2: Consider behavior modification only after looking for other solutions. Also ask yourself if the benefits of behavior modification will be worth the struggle– to your child. If zie adores classical music, it may well be worth zir while to learn to sit quietly for an hour. If zie just hates being at concerts, it’s possible that no amount of intervention is going to stop zir from fussing.
3: Talk to a therapist about using ABA to reward the behavior you want rather than get rid of the behavior you don’t want. A therapist can, for instance, help train your child to sit still/quietly for increasingly long periods of time– starting with just a minute or two, if needed. It should be made clear to your child that there are only certain times when zie is expected to be quiet/still, of specified duration, after which zie will be allowed to relax and behave naturally.

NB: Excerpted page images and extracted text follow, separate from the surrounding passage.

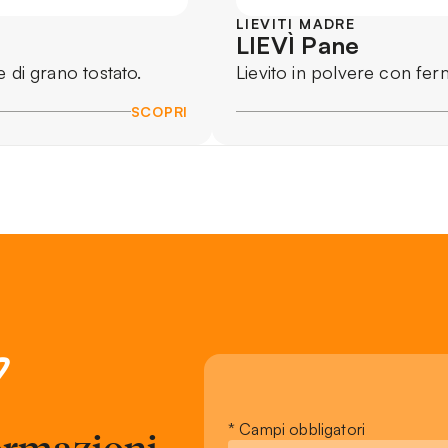
LIEVITI MADRE
LIEVÌ Pane
e di grano tostato.
Lievito in polvere con ferm
SCOPRI
?
Leave
* Campi obbligatori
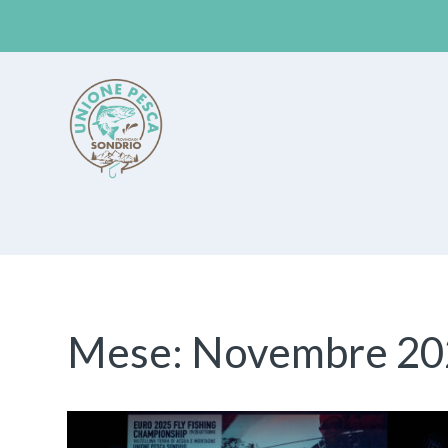
Unione Pesca Sondrio
Mese:
Novembre 20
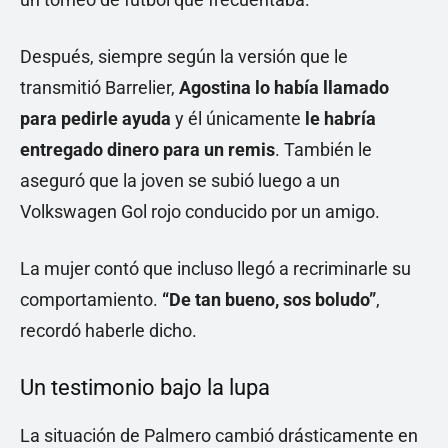
Después, siempre según la versión que le
transmitió Barrelier,
Agostina lo había llamado
para pedirle ayuda
y él únicamente
le habría
entregado dinero para un remis
. También le
aseguró que la joven se subió luego a un
Volkswagen Gol rojo conducido por un amigo.
La mujer contó que incluso llegó a recriminarle su
comportamiento.
“De tan bueno, sos boludo”
,
recordó haberle dicho.
Un testimonio bajo la lupa
La situación de Palmero cambió drásticamente en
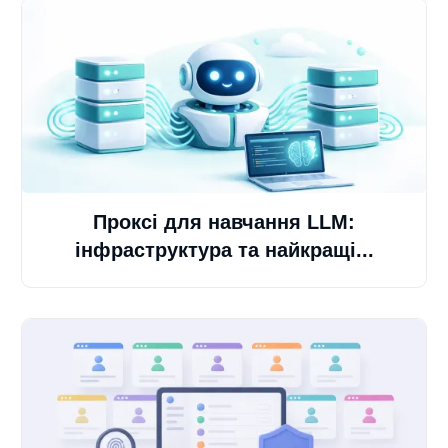
Проксі для навчання LLM:
інфраструктура та найкращі...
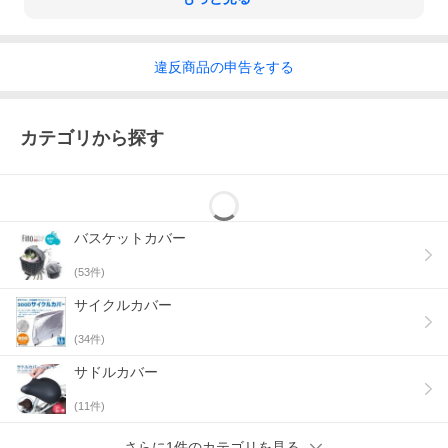
違反
商品の
申告をする
カテゴリから探す
バスケットカバー
(
53
件)
サイクルカバー
(
34
件)
サドルカバー
(
11
件)
さらに1件のカテゴリを見る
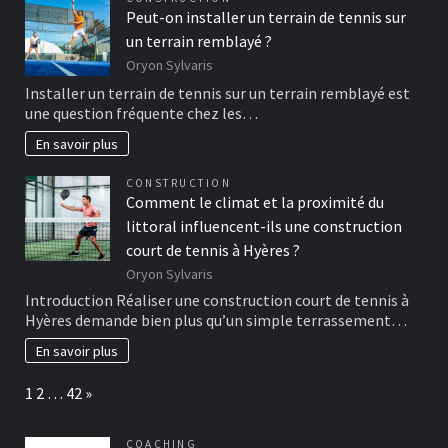
Peut-on installer un terrain de tennis sur
un terrain remblayé ?
Oryon Sylvaris
Installer un terrain de tennis sur un terrain remblayé est
une question fréquente chez les…
En savoir plus
CONSTRUCTION
Comment le climat et la proximité du
littoral influencent-ils une construction
court de tennis à Hyères ?
Oryon Sylvaris
Introduction Réaliser une construction court de tennis à
Hyères demande bien plus qu’un simple terrassement…
En savoir plus
Page:
Next
1
2
…
42
»
COACHING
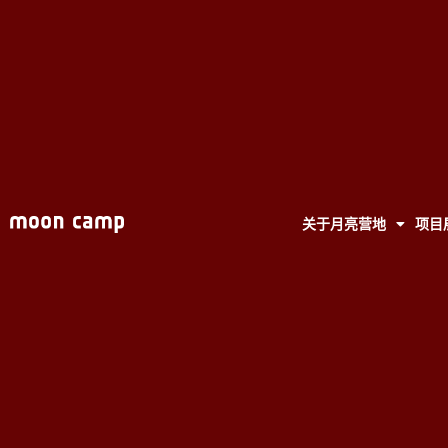
关于月亮营地
项目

4: Remember that, just like tying laces or learning math, staying quiet is hard work for your child. Understand, too, that like math skills, not all children have the same inherent ability to do this work, and getting angry at them for their failures will not help them do better. Instead, encourage and reward any improvement in their behavior, no matter how small, so they can learn one step at a time. An ABA therapist can help you learn the most effective methods of doing this.
Problem-solving is a complex process of having everyone’s needs met as much as possible. To work well, it has to involve patience, compassion, and thinking outside the box. When caring for a child on the spectrum, neurotypical adults will have to step out of their comfort zones, empathize with experiences that are completely unfamiliar to them, and accept that their most basic “common sense” assumptions don’t always apply. I would encourage parents of autistic children not to rely entirely on professionals, but instead to also consult adults on the spectrum to help them understand their children’s behavior and the reasons behind it.